→ Page extract
+ + + + +

EXHIBIT 10.18
AMENDMENT TO BUSINESS LOAN AGREEMENT
AND MASTER REVOLVING NOTE
This Amendment to Business Loan Agreement and Master Revolving Note (this
"Amendment"), effective as of May 18, 2001, is entered into by and between
Comerica Bank-California ("Bank") and Taitron Components Incorporated, a
California corporation ("Borrower").
Bank and Borrower are parties to that certain Business Loan Agreement dated
as of May 6, 1997 (as heretofore amended, together with the Addendum attached to
and made a part thereof, the "Business Loan Agreement"). In connection with the
Business Loan Agreement, Borrower entered into that certain Master Revolving
Note dated May 6, 1997 in the maximum principal amount of $16,000,000 (the
"Revolving Note") and that certain Addendum to Master Revolving Note dated as of
May 6, 1997 (the "Note Addendum").
Borrower has requested, and Bank has agreed, to make certain amendments to
the Business Loan Agreement, as set forth below.
For good and valuable consideration, the receipt and sufficiency of which
are hereby acknowledged, Bank and Borrower agree as follows:
1. Section 1B of the Business Loan Agreement is amended and restated to
read in full as follows:
1B. Term Loan. The Loan also includes a facility pursuant to which
---------
Bank may provide Borrower with one or more term loans (each a "Term Loan"),
each of which shall be in a principal amount of not less than one million
dollars ($1,000,000) and the aggregate principal amount of which shall not
exceed FOUR MILLION Dollars ($4,000,000) (the "Term Commitment Limit").
The Term Loan facility shall expire on May 18, 2003, whereupon Borrower
shall no longer be permitted to request, and Bank shall have no further
commitment to fund, Term Loans. Borrower shall pay to Bank an unused
commitment fee in the amount of $2,000 on each of May 18, 2002 and May 18,
2003, in the event that no Term Loan has been funded as of each such date.

+ + + + +

→ Source data
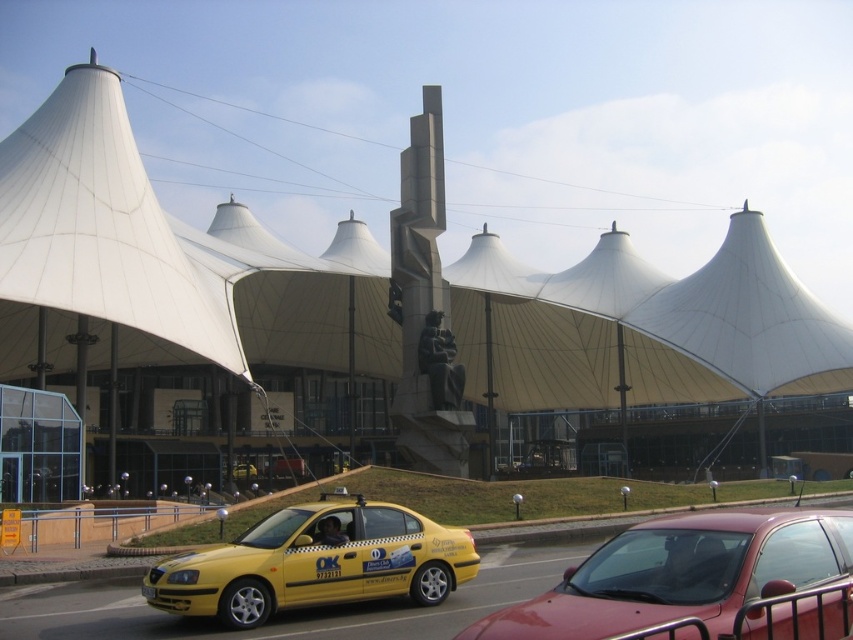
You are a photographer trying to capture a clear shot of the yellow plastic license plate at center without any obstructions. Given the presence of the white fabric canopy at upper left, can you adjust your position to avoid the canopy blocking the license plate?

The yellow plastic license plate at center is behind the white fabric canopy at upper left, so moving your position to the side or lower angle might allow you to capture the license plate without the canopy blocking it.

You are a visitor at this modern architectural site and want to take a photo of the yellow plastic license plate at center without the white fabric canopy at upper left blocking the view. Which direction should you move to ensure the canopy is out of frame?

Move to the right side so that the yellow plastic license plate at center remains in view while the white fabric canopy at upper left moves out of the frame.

+ + + + +

→ Tasks to carry out
(A) Please list every term that the loan amendment defines in quotation marks, in the order it first appears.
(B) Repeat the part of the loan amendment starting at "The Term Loan" and ending at "each such date.".
(C) Write the next part of the loan amendment, picking up after its last sentence.

→ Written answers
(A) "Amendment", "Bank", "Borrower", "Business Loan Agreement", "Revolving Note", "Note Addendum", "Term Loan", "Term Commitment Limit"

(B)
The Term Loan facility shall expire on May 18, 2003, whereupon Borrower
shall no longer be permitted to request, and Bank shall have no further
commitment to fund, Term Loans. Borrower shall pay to Bank an unused
commitment fee in the amount of $2,000 on each of May 18, 2002 and May 18,
2003, in the event that no Term Loan has been funded as of each such date.

(C)
Each Term Loan shall be evidenced by a Term Note on Bank's standard form (a
"Term Note"), dated the date on which such Term Loan is advanced and in an
original principal amount equal to the amount of such Term Loan. Each Term
Loan shall bear interest at Bank's Base Rate (as defined in the Term Note)
in effect from time to time or, at Borrower's option, 6-month LIBOR (as
defined in the Term Note) plus 165 basis points (1.65%). Each Term Note
shall provide for monthly payments of interest and principal on the Term
Loan thereunder, with principal payments amortized based upon a maturity
equal to four years from the date of funding of such Term Loan.
Notwithstanding such amortization or the scheduled maturity of any Term
Note, all outstanding Term Notes shall automatically and immediately become
due and payable upon the expiration or termination (whether at scheduled
maturity, by acceleration or otherwise) of the Revolving Loan. The
proceeds of each Term Loan shall be used by Borrower exclusively for the
acquisition of a business entity or division (or substantially all assets
thereof) engaged in the same lines of business as Borrower. The funding of
each Term Loan shall be subject to receipt by Bank of a written notice from
Borrower at least thirty (30) days prior to the date of the proposed
funding, which notice shall (a) describe the acquisition to be financed
with the requested Term Loan, (b) state the proposed funding date, (c)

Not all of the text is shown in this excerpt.